2 Nisan 2025 Çarşamba

Stuttgart'ta 'Kürt sorununun demokratik çözümü' paneli

Stuttgart'ta Kürt sorununu demokratik çözümü ve halk ayaklanması üzerine panel yapıldı. Sunum yapan Marksist Teori yazarı Yeter,  "Sosyalistlerin görevi halk ayaklanmasını Kürt halkının özgürlük mücadelesi ile birleştirmektir" dedi.

Almanya'nın Stuttgart kentinde 27 Şubat tarihinde PKK lideri Abdullah Öcalan'ın yaptığı Barış ve Demokratik Toplum Çağrısı ardından yaşanan sürece ilişkin bir panel yapıldı. 

Marksist Teori yazarı Hüseyin Yeter'in sunum yaptığı panele Die Linke ile ADGB bileşenlerinden ADHK, ATİK ve SYKP katıldı. Söz alan Yeter, Öcalan'ın çağrı metnine işaret etti. Yeter, "PKK, reel sosyalizm sürecindeki soğuk savaş gerilimi ve reel sosyalizmin çöküşü sürecinde doğdu ve bu süreçten olumsuz etkilendi, PKK gelinen aşamada aşırı derecede kendini tekrar etti ve anlamsızlaştı" gibi tespitlerin doğru olmadığını, tasfiyeci bir bakış açısını yansıttığını söyledi. Yeter yine metinde geçen "Türk-Kürt ittifakı"nın ezen-ezilen ulus gerçekliğine uymadığını belirtti. 

Yeter, "Silahlı mücadele dönemi bitmiştir" analizinin ise Suriye'de Nusayri Alevilerine dönük katliamda ve Dürzilerin özerklik ilanında silahlı mücadelenin son derece ihtiyaç duyulan bir araç olması gerçekliği ile çürütülmüş olduğunu belirtti. Rojava devrimindeki silahlı mücadelenin rolünü de tarihsel, ispatlanmış bir süreç olarak örnek gösterdi.

Yeter, diğer taraftan da "demokratik toplum" ve "demokratik uzlaşı" gibi kavramların kapitalist toplumda gerçekçi olmadığını ancak bunun sosyalist bir toplumda mümkün olabileceğine dikkat çekti.

Türkiye'de günler süren direnişe işaret eden Yeter, Newroz kutlamalarında bu güçlü halk ve gençlik hareketinin birleşmemesinin de ciddi bir eksiklik olduğuna vurgu yaptı. Yeter, "Sosyalistlerin görevi halk ayaklanmasını Kürt halkının özgürlük mücadelesi ile birleştirmektir" dedi.

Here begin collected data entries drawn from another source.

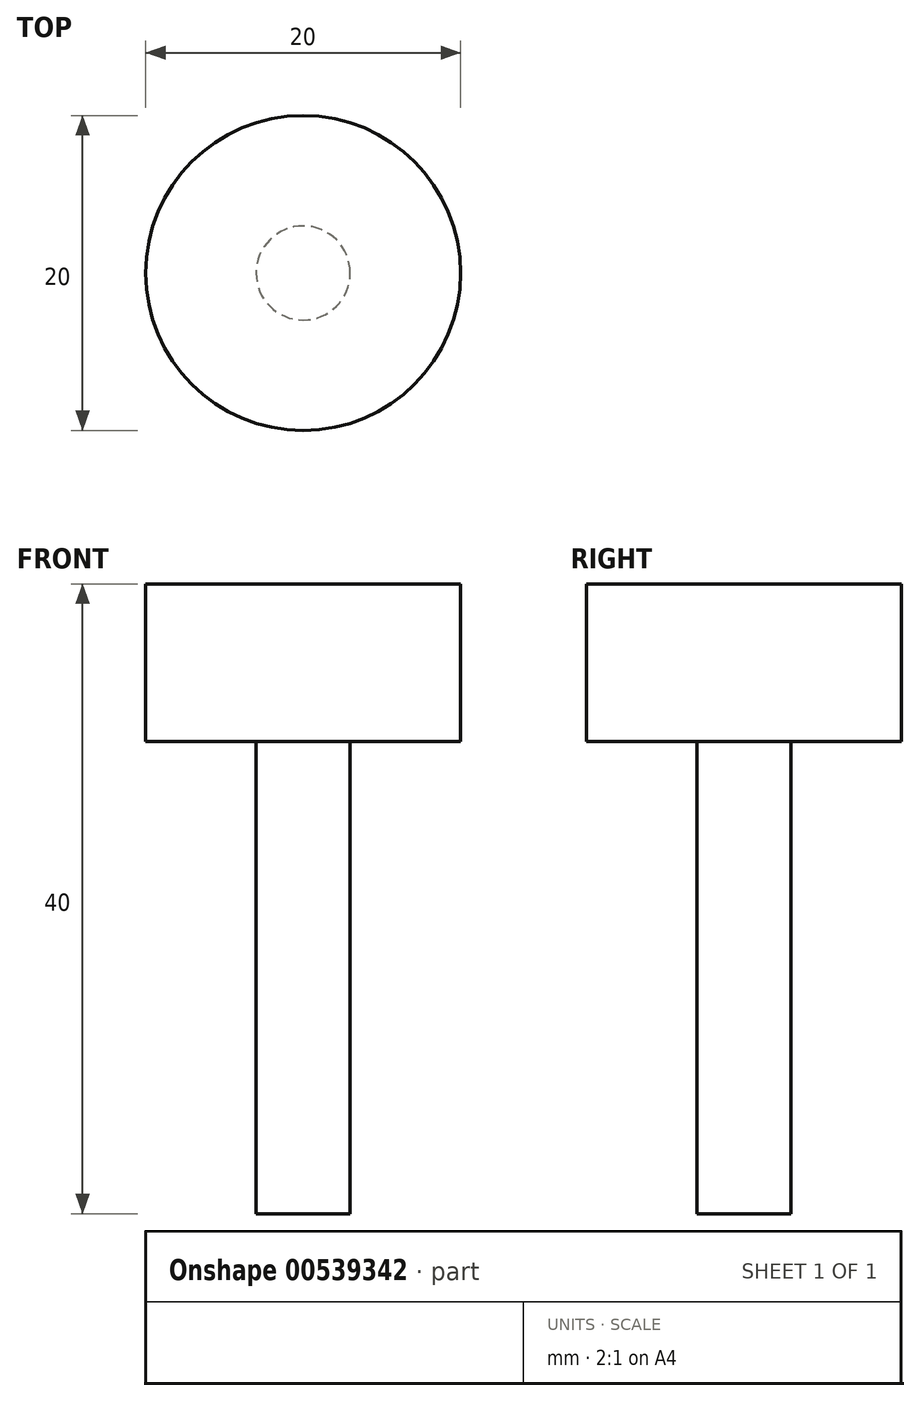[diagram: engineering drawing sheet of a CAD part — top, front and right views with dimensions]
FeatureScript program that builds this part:
annotation { "Feature Type Name" : "Feature", "Feature Type Description" : "" }
export const myFeature = defineFeature(function(context is Context, id is Id, definition is map)
    precondition{}
    {
        {
            var Q0;
            Q0=qCreatedBy(makeId("Top.planeOp"),FACE);
            var sketch = newSketch(context, id + "F0", { "sketchPlane" : qUnion([Q0]), "disableImprinting" : false});
            skCircle(sketch, "E0", {"center": v(0, 0) * mm, "radius": 3 * mm});
            skSolve(sketch);
        }
        {
            var Q0;
            Q0 = qSketchRegion(id + "F0", true);
            extrude(context, id + "F1", {"entities" : qUnion([Q0]), "flatOperationType" : FlatOperationType.REMOVE, "depth" : 30 * mm, "offsetDistance" : 25 * mm, "domain" : OperationDomain.MODEL});
        }
        {
            var Q0;
            Q0=makeQuery(id+"F1.opExtrude","CAP_FACE",FACE,{"disambiguationData":[OSD([sQuery(id+"F0.wireOp",EDGE,"E0")])],"isStart":false});
            var sketch = newSketch(context, id + "F2", { "sketchPlane" : qUnion([Q0])});
            skCircle(sketch, "E1", {"center": v(0, 0) * mm, "radius": 10 * mm});
            skSolve(sketch);
        }
        {
            var Q0;
            Q0 = qSketchRegion(id + "F2", true);
            extrude(context, id + "F3", {"entities" : qUnion([Q0]), "operationType" : NewBodyOperationType.ADD, "depth" : 10 * mm, "offsetDistance" : 25 * mm});
        }
    });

Yeter'in ardından panel serbest kürsüyle devam etti. Direnişte genç kuşakların  ideolojik politik eğitimi ve onları etkileme bakımından devrimci hareketin zayıf kaldığı üzerine değerlendirmelerde bulundu. Kürt sorununun barışçıl çözümüne ilişkin de ideolojik politik mücadele göreviyle birlikte ulusal demokratik taleplerin alanlarda bayraklaştırılarak güçlendirilebileceği, sürecin hem büyük olanaklara sahip olduğu hem de büyük risklere gebe olduğu, tasfiyecilik saldırısının ve faşist devlet terörünün önümüzdeki süreçte artarak süreceği, emekçi sol hareket eksenli birleşik mücadelenin örgütlenmesi ve pratikleştirilmesinin önemi gibi hususlar vurgulandı.

Panel, soru-cevapların ardından sona erdi.